[ Apr.2019 ] This time in Japan, we travelled to Akita Prefecture with our family.
It was in the middle of special Golden Week (from the end of April to early May, when there are many national holidays in Japan) with 10 consecutive holidays, so my family had booked everything far in advance.
We went to Morioka by Shinkansen Bullet Train and, from there, we moved north by a hired car.
Our destination was Lake Tazawa.
It is northern Japan, but it was not as cold as we had expected and we could see the snow capped mountains and cherry blossoms from the car windows.
The roads were not busy at all and our family was saying “You can get these empty roads in the Golden Week only in Tohoku region (northern part of Honshu Island)”.
However, when we arrived at Yama no Hachimitsuya (a honey shop in the mountain), one of the tourist attractions around here, we found that it was crowded with many people.
As the name shows, it is a honey shop selling many kinds of honey, where you could taste them and buy them.
For some reason, they have a double-decker bus on their site and people can rest inside it.
The view from behind the shop was nice and peaceful with the snow mountains and the rice fields.
After the shopping, we moved to the Lake Tazawa itself.
When we arrived there, I realised that I had been here before.
When I had had a short holiday in Nyuto Onsen hot spring resort nearby with friends, we had visited the lake, too.
That had been winter and very quiet but now it was full of people.
We took the pleasure boat right away (1,200 yen per person, £8.7, €9.8, $11).
In the boat, there were information announcements all the time and the main thing I picked up was that Lake Tazawa is more than 400 metres deep, which makes it the deepest lake in Japan.
As a crater lake, it is the third deepest lake in the world.
It used to be the world’s highest degree of transparency, of 39 metres, but because they had let the nearby Tama river’s water flow in, it became less transparent and now it is about 8 metres.
There used to be many kinds of fish in the lake, but because the Tama river’s water was acidic, all the fish died.
Everything was interesting, but the most amazing thing was the blueness of the water.
The announcement in the boat called this blue “Persian Blue” and for me it was the colour of my blue agate ring.
The guidebook says simply “That is because the sun shines on the deep water”, but it is really just that?
My mother joked “This boat must be pouring a huge amount of Bathclin (popular Japanese bath salts with colours) to the lake”, but it is true that it was too strong a blue to be the natural colour.
There is a legend of Tatsuko here in the lake.

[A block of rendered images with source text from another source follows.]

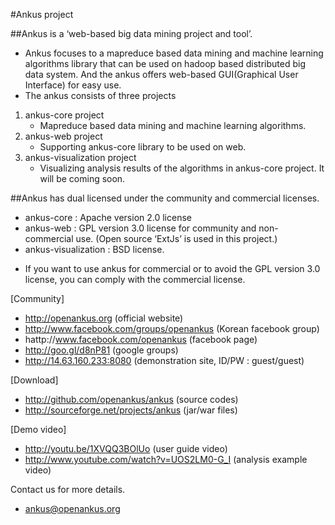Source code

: #Ankus project

##Ankus is a ‘web-based big data mining project and tool’.
- Ankus focuses to a mapreduce based data mining and machine learning algorithms library that can be used on hadoop based distributed big data system. And the ankus offers web-based GUI(Graphical User Interface) for easy use.
- The ankus consists of three projects
1. ankus-core project 
	- Mapreduce based data mining and machine learning algorithms.
2. ankus-web project 
	- Supporting ankus-core library to be used on web.
3. ankus-visualization project 
	- Visualizing analysis results of the algorithms in ankus-core project. It will be coming soon. 


##Ankus has dual licensed under the community and commercial licenses.
- ankus-core : Apache version 2.0 license
- ankus-web : GPL version 3.0 license for community and non-commercial use. (Open source ‘ExtJs’ is used in this project.)
- ankus-visualization : BSD license.
* If you want to use ankus for commercial or to avoid the GPL version 3.0 license, you can comply with the commercial license.

[Community]
- http://openankus.org (official website)
- http://www.facebook.com/groups/openankus (Korean facebook group)
- hattp://www.facebook.com/openankus (facebook page)
- http://goo.gl/d8nP81 (google groups)
- http://14.63.160.233:8080 (demonstration site, ID/PW : guest/guest)

[Download]
- http://github.com/openankus/ankus (source codes)
- http://sourceforge.net/projects/ankus (jar/war files)

[Demo video]
- http://youtu.be/1XVQQ3BOlUo (user guide video)
- http://www.youtube.com/watch?v=UOS2LM0-G_I (analysis example video)

Contact us for more details.
- ankus@openankus.org
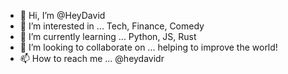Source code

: - 👋 Hi, I’m @HeyDavid
- 👀 I’m interested in ... Tech, Finance, Comedy
- 🌱 I’m currently learning ... Python, JS, Rust
- 💞️ I’m looking to collaborate on ... helping to improve the world!
- 📫 How to reach me ... @heydavidr

<!---
HeyDavid/HeyDavid is a ✨ special ✨ repository because its `README.md` (this file) appears on your GitHub profile.
You can click the Preview link to take a look at your changes.
--->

“The beautiful girl, Tatsuko, who lived in the nearby village, wanted to keep her beauty forever, so prayed to the Goddess of Mercy for eternal youth.
She prayed so hard that the Goddess eventually pointed to a spring deep in the mountain and told her to drink the water.
Tatsuko went there and started drinking the water but the more she drank, the more thirsty she became.
She drank it on and on and when she realised, she was no longer a girl but a dragon.
Ashamed of herself, she sank into Lake Tazawa and became the ruler of the lake.”
It is a unique story among many tragic legends of beautiful women.
There was a golden statue of Tatsuko on the lake, which was seen from the boat, though it was a woman rather than a dragon.
This boat trip was 40 minutes long.
When we came back to the pier, the sun was getting lower.
The surface of the lake was very quiet and the view was really beautiful.